The bill also orders states to begin processing votes cast during early voting or by mail 14 days before Election Day to “avoid delays” in the counting of votes on Election Day.  Most states don’t allow early votes to be processed and tabulated before Election Day for a very common-sense reason: to obviate the possibility of early results being leaked. If leaked to the media, early results could discourage some voters from casting ballots. If leaked to candidates or political parties that are trailing, it could give them information they can use to modify or refocus their strategy to change the results.

As for the provision to force states to allow 20 days of in-person early voting, how does that make sense at a time of social distancing, when we are limiting—even banning—public gatherings? Even if it were desirable, a federal mandate is hardly necessary. Fewer than a dozen states don’t already allow some degree of early voting, and those that don’t could surely change that on their own, should health concerns somehow make that advisable.

While the health advantages of early voting are dubious, at best, the electoral aspect has some shortcomings, as well.

This month, Sen. Klobuchar herself exposed one of those shortcomings in ending her presidential run. She withdrew from the race on March 2, just one day before the Super Tuesday primaries. Pete Buttigieg dropped out a day earlier. As a result, hundreds of thousands of early voters in those states—including 455,000 in Texas and California—wound up wasting their votes on withdrawn candidates, effectively disenfranchising themselves by voting early.

Something similar can also happen during general elections. We all know that information about candidates, sometimes scandalous information, often comes out just before Election Day. If that information is relevant to a voter’s choice and that voter has already early voted, there is nothing she can do to recall or change her vote. Moreover, studies have shown that early voting actually hurts turnout; it does not increase it.

Yet another bad provision in the Klobuchar/Wyden bill would “guarantee” that all voter registrations submitted 21 days before the election must be “deemed valid.” States have varying registration deadlines, ranging from 30 days before an election to registration on Election Day.  Those deadlines reflect the varying amounts of time it takes for states to check the validity and accuracy of voter registration information. (Typically, the larger the jurisdiction, the longer this process takes.)
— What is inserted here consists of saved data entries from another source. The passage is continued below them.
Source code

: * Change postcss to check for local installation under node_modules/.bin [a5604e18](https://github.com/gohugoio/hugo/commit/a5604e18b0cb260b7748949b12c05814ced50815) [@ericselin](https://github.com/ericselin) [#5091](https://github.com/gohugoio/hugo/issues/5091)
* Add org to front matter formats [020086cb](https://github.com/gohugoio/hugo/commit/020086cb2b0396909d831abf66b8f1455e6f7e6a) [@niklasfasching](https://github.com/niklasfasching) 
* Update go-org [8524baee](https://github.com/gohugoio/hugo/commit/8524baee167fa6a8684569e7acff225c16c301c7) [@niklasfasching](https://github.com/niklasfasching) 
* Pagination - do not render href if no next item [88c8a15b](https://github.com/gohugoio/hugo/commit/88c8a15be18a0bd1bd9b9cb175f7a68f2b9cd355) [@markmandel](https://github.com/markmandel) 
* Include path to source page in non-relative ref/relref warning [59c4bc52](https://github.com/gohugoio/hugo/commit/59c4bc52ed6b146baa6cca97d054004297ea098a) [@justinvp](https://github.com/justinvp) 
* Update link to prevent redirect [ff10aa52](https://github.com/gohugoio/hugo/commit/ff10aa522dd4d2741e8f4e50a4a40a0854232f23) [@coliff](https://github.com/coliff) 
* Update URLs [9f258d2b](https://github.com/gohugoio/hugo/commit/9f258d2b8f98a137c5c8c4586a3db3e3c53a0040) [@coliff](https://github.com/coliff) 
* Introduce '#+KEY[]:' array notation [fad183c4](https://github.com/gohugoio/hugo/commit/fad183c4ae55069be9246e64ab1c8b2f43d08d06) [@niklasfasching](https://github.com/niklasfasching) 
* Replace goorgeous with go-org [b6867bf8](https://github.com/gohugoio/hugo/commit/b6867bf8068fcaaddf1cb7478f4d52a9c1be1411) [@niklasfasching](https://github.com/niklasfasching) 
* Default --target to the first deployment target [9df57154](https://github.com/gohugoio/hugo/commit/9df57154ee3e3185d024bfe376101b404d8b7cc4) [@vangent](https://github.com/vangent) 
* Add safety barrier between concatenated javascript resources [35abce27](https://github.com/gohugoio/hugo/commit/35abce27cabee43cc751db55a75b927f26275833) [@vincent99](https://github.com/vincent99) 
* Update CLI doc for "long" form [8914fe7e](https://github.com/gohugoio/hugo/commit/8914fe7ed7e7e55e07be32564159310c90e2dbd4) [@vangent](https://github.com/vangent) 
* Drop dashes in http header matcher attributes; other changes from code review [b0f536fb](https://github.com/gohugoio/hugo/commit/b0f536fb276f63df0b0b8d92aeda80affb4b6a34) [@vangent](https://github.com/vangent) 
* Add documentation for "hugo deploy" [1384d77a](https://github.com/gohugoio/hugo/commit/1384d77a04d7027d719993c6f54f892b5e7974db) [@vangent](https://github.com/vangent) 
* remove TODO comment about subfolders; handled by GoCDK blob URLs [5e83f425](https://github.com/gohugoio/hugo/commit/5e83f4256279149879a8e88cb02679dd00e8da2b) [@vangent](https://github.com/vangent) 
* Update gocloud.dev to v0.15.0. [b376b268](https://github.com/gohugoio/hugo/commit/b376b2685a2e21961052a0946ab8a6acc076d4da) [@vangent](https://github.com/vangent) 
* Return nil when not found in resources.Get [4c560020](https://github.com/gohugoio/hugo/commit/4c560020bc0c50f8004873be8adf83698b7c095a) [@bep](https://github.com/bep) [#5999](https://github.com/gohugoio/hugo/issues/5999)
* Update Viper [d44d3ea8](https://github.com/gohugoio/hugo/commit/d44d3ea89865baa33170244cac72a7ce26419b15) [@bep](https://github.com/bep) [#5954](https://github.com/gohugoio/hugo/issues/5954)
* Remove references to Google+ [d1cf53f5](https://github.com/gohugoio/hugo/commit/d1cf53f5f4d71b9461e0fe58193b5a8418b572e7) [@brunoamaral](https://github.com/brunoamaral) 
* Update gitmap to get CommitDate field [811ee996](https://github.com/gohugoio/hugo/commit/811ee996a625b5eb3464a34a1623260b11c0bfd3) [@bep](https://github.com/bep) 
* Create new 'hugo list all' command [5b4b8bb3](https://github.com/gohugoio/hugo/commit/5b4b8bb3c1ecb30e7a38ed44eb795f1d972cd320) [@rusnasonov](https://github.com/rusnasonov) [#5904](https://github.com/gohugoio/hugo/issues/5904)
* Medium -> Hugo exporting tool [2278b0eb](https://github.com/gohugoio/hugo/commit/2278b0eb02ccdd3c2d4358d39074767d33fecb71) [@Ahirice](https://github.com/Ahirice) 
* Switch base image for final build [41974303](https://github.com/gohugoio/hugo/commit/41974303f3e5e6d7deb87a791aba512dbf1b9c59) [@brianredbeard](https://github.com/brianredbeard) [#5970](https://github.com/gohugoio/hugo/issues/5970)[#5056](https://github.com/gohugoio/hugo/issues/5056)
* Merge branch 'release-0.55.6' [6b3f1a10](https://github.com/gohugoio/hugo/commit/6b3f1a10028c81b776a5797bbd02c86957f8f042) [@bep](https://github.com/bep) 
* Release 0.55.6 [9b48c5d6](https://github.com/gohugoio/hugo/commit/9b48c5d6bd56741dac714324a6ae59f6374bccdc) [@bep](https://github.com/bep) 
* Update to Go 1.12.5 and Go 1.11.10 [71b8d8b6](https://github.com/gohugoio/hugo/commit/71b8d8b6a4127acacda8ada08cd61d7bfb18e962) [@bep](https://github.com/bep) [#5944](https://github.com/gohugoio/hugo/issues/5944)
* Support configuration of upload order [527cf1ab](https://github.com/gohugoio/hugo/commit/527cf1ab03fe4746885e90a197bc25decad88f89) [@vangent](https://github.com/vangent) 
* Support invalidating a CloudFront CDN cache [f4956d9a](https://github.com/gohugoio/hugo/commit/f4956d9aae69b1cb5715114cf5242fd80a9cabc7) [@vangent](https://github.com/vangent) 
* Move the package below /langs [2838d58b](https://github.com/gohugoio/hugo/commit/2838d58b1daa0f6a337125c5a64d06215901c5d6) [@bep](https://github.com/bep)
But this bill apparently takes away the right of states to do any verification at all. Rather, it says states must consider as “valid” any voter registrations they receive – even if officials know the individual is ineligible to vote because he is a felon, an alien, or doesn’t actually live where he claims to reside.

Hopefully, given all of the measures being put in place by the federal, state, and local governments, this health threat will have peaked and subsided long before the Nov. 3 election. A spokesman for the National Association of Secretaries of State says that the secretaries – who are in charge of administering elections in their respective states – are “closely monitoring COVID-19 public health alerts, working with their state public health departments, and assessing their state emergency preparedness plans.”

State election officials already have all of the legal authority they need, as well as the detailed knowledge and experience to administer their elections even under extraordinary conditions. The last thing we need is federal interference from Washington bureaucrats and political know-it-alls who think they can do it better.

Hans von Spakovsky a Senior Legal Fellow at the Heritage Foundation and a former commissioner on the Federal Election Commission.